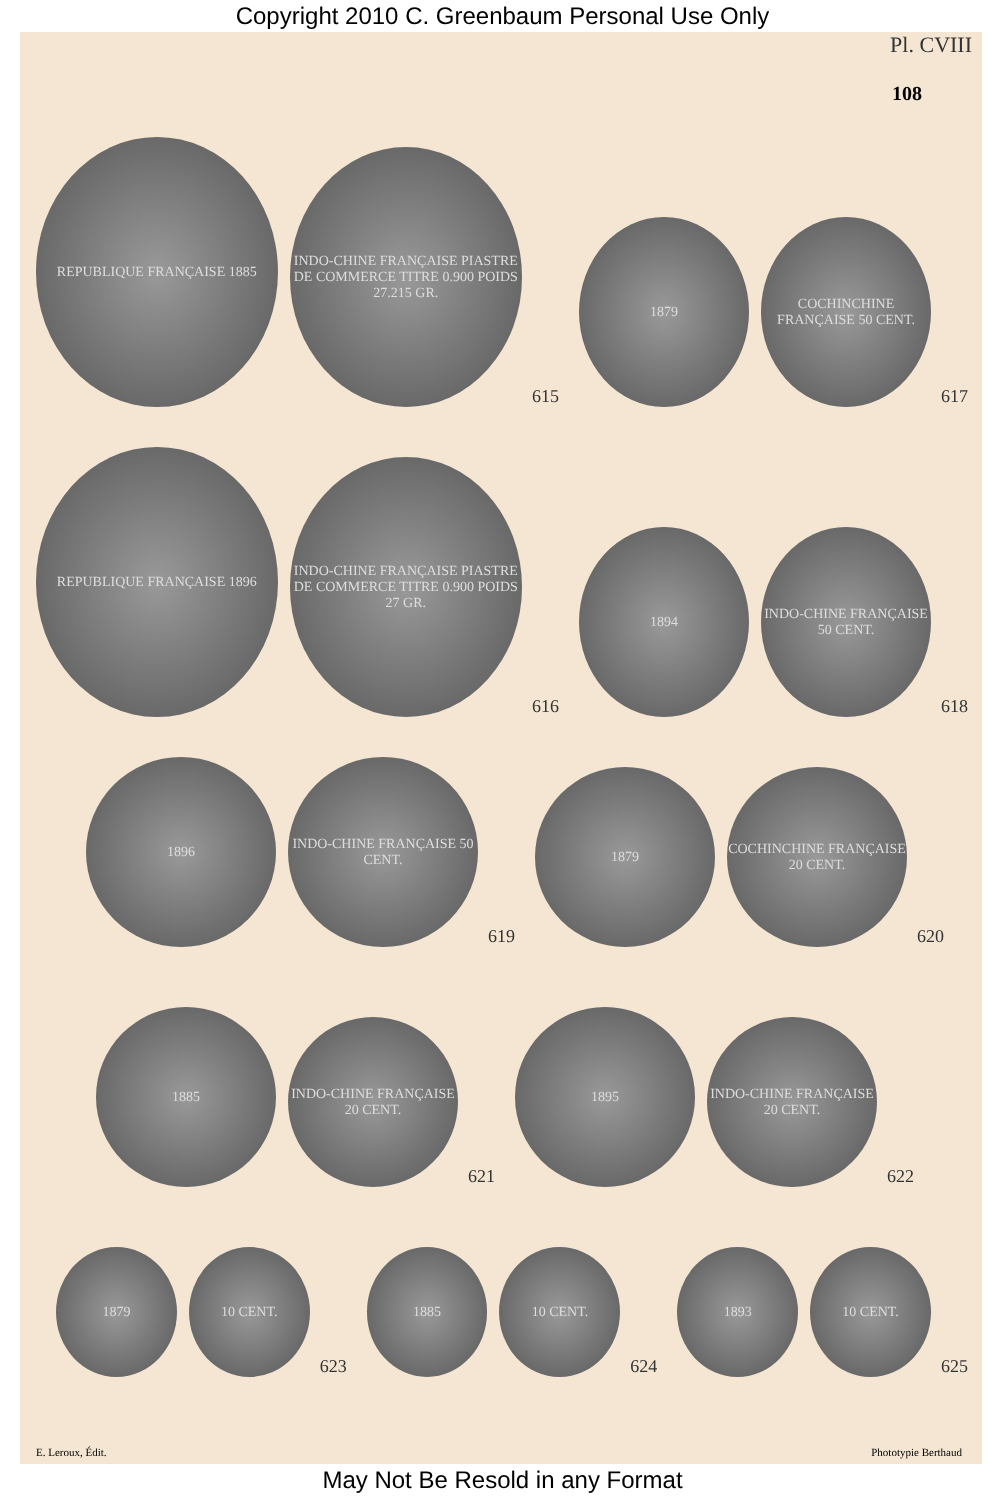Copyright 2010 C. Greenbaum Personal Use Only
Pl. CVIII
108
REPUBLIQUE FRANÇAISE 1885
INDO-CHINE FRANÇAISE PIASTRE DE COMMERCE TITRE 0.900 POIDS 27.215 GR.
615
1879
COCHINCHINE FRANÇAISE 50 CENT.
617
REPUBLIQUE FRANÇAISE 1896
INDO-CHINE FRANÇAISE PIASTRE DE COMMERCE TITRE 0.900 POIDS 27 GR.
616
1894
INDO-CHINE FRANÇAISE 50 CENT.
618
1896
INDO-CHINE FRANÇAISE 50 CENT.
619
1879
COCHINCHINE FRANÇAISE 20 CENT.
620
1885
INDO-CHINE FRANÇAISE 20 CENT.
621
1895
INDO-CHINE FRANÇAISE 20 CENT.
622
1879
10 CENT.
623
1885
10 CENT.
624
1893
10 CENT.
625
E. Leroux, Édit. Phototypie Berthaud
May Not Be Resold in any Format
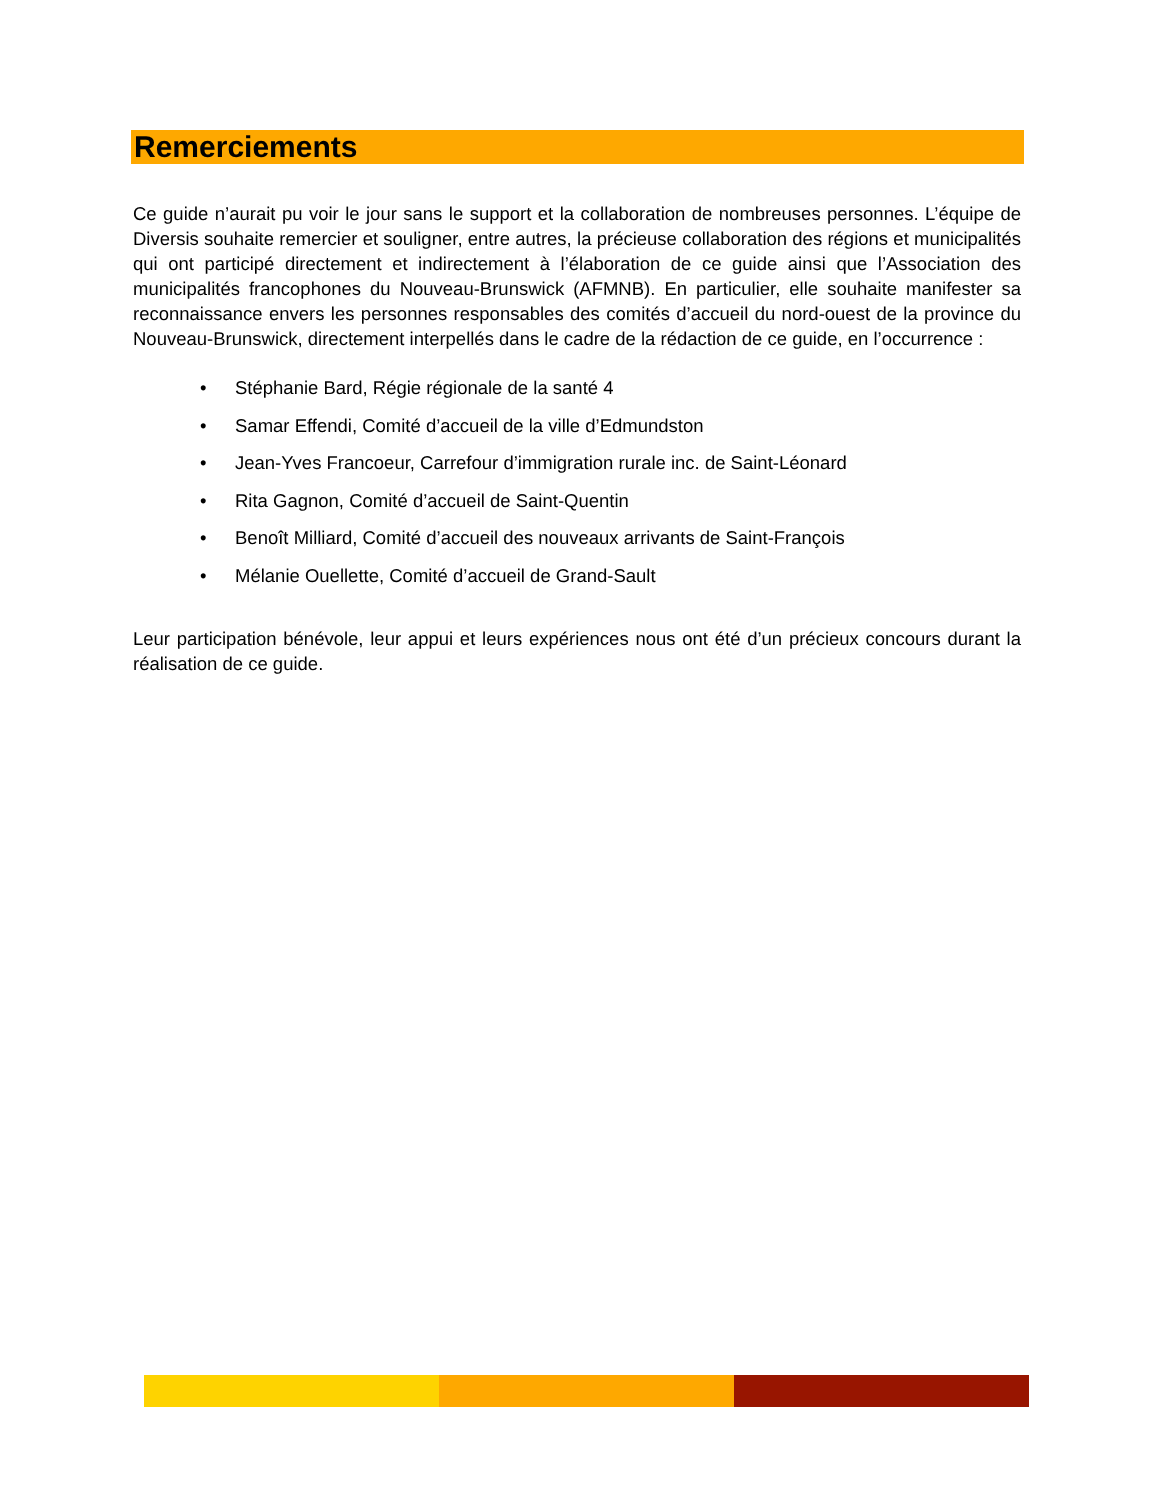Remerciements
Ce guide n’aurait pu voir le jour sans le support et la collaboration de nombreuses personnes. L’équipe de Diversis souhaite remercier et souligner, entre autres, la précieuse collaboration des régions et municipalités qui ont participé directement et indirectement à l’élaboration de ce guide ainsi que l’Association des municipalités francophones du Nouveau-Brunswick (AFMNB). En particulier, elle souhaite manifester sa reconnaissance envers les personnes responsables des comités d’accueil du nord-ouest de la province du Nouveau-Brunswick, directement interpellés dans le cadre de la rédaction de ce guide, en l’occurrence :
• Stéphanie Bard, Régie régionale de la santé 4
• Samar Effendi, Comité d’accueil de la ville d’Edmundston
• Jean-Yves Francoeur, Carrefour d’immigration rurale inc. de Saint-Léonard
• Rita Gagnon, Comité d’accueil de Saint-Quentin
• Benoît Milliard, Comité d’accueil des nouveaux arrivants de Saint-François
• Mélanie Ouellette, Comité d’accueil de Grand-Sault
Leur participation bénévole, leur appui et leurs expériences nous ont été d’un précieux concours durant la réalisation de ce guide.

_REQUIREMENT_.
Take every line in the preceding listing that contains "COMMERCE" and copy it.

_RESPONSE AREA_.
INDO-CHINE FRANÇAISE PIASTRE DE COMMERCE TITRE 0.900 POIDS 27.215 GR.
INDO-CHINE FRANÇAISE PIASTRE DE COMMERCE TITRE 0.900 POIDS 27 GR.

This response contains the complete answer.